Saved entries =
_ _ _ _ _
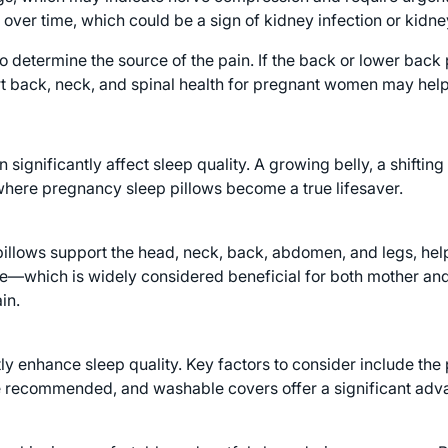
over time, which could be a sign of kidney infection or kidne
 determine the source of the pain. If the back or lower back p
t back, neck, and spinal health for pregnant women may help
n significantly affect sleep quality. A growing belly, a shifti
s where pregnancy sleep pillows become a true lifesaver.
pillows support the head, neck, back, abdomen, and legs, hel
de—which is widely considered beneficial for both mother and
in.
 enhance sleep quality. Key factors to consider include the pil
e recommended, and washable covers offer a significant adva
_ _ _ _ _
What is expected = The required output is the lines from the one holding "pillows support the" through the last line of the entries above, copied exactly.

Response to this exercise =
pillows support the head, neck, back, abdomen, and legs, hel
de—which is widely considered beneficial for both mother and
in.
 enhance sleep quality. Key factors to consider include the pil
e recommended, and washable covers offer a significant adva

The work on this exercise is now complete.